ACTION ITEM:
Exactly as given, output all the records that follow.

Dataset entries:

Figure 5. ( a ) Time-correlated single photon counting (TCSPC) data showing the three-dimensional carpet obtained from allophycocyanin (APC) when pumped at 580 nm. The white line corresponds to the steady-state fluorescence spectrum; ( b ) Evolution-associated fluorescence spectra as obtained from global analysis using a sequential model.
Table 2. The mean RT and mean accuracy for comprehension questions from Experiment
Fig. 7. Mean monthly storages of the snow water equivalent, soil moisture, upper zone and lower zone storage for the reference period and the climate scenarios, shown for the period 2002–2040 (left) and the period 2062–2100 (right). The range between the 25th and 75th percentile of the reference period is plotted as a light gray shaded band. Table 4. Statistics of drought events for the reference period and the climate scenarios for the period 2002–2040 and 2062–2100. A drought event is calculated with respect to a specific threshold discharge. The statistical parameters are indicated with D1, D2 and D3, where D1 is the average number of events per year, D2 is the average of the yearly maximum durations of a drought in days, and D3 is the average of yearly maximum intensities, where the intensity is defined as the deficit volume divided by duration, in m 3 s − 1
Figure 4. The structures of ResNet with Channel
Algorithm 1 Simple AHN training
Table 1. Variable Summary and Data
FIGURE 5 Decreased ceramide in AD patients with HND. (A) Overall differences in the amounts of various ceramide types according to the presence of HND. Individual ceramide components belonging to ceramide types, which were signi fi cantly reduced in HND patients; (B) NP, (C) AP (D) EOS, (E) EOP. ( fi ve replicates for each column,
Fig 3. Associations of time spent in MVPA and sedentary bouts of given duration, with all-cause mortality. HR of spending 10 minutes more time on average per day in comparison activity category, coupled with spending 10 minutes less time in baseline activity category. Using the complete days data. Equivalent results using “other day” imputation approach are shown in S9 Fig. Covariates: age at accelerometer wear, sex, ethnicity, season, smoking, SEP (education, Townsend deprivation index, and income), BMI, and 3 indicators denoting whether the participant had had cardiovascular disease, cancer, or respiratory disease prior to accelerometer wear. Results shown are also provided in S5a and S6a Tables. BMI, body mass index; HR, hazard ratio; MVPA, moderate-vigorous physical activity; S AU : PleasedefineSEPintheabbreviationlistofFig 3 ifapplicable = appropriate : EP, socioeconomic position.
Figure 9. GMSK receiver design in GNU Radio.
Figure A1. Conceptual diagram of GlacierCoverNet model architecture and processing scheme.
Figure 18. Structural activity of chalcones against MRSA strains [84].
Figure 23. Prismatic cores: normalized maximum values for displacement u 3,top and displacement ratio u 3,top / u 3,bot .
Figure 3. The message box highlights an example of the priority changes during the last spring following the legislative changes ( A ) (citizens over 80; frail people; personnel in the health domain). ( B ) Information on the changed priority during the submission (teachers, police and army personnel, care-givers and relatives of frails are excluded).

RESPONSE AREA:
Figure 5. ( a ) Time-correlated single photon counting (TCSPC) data showing the three-dimensional carpet obtained from allophycocyanin (APC) when pumped at 580 nm. The white line corresponds to the steady-state fluorescence spectrum; ( b ) Evolution-associated fluorescence spectra as obtained from global analysis using a sequential model.
Table 2. The mean RT and mean accuracy for comprehension questions from Experiment
Fig. 7. Mean monthly storages of the snow water equivalent, soil moisture, upper zone and lower zone storage for the reference period and the climate scenarios, shown for the period 2002–2040 (left) and the period 2062–2100 (right). The range between the 25th and 75th percentile of the reference period is plotted as a light gray shaded band. Table 4. Statistics of drought events for the reference period and the climate scenarios for the period 2002–2040 and 2062–2100. A drought event is calculated with respect to a specific threshold discharge. The statistical parameters are indicated with D1, D2 and D3, where D1 is the average number of events per year, D2 is the average of the yearly maximum durations of a drought in days, and D3 is the average of yearly maximum intensities, where the intensity is defined as the deficit volume divided by duration, in m 3 s − 1
Figure 4. The structures of ResNet with Channel
Algorithm 1 Simple AHN training
Table 1. Variable Summary and Data
FIGURE 5 Decreased ceramide in AD patients with HND. (A) Overall differences in the amounts of various ceramide types according to the presence of HND. Individual ceramide components belonging to ceramide types, which were signi fi cantly reduced in HND patients; (B) NP, (C) AP (D) EOS, (E) EOP. ( fi ve replicates for each column,
Fig 3. Associations of time spent in MVPA and sedentary bouts of given duration, with all-cause mortality. HR of spending 10 minutes more time on average per day in comparison activity category, coupled with spending 10 minutes less time in baseline activity category. Using the complete days data. Equivalent results using “other day” imputation approach are shown in S9 Fig. Covariates: age at accelerometer wear, sex, ethnicity, season, smoking, SEP (education, Townsend deprivation index, and income), BMI, and 3 indicators denoting whether the participant had had cardiovascular disease, cancer, or respiratory disease prior to accelerometer wear. Results shown are also provided in S5a and S6a Tables. BMI, body mass index; HR, hazard ratio; MVPA, moderate-vigorous physical activity; S AU : PleasedefineSEPintheabbreviationlistofFig 3 ifapplicable = appropriate : EP, socioeconomic position.
Figure 9. GMSK receiver design in GNU Radio.
Figure A1. Conceptual diagram of GlacierCoverNet model architecture and processing scheme.
Figure 18. Structural activity of chalcones against MRSA strains [84].
Figure 23. Prismatic cores: normalized maximum values for displacement u 3,top and displacement ratio u 3,top / u 3,bot .
Figure 3. The message box highlights an example of the priority changes during the last spring following the legislative changes ( A ) (citizens over 80; frail people; personnel in the health domain). ( B ) Information on the changed priority during the submission (teachers, police and army personnel, care-givers and relatives of frails are excluded).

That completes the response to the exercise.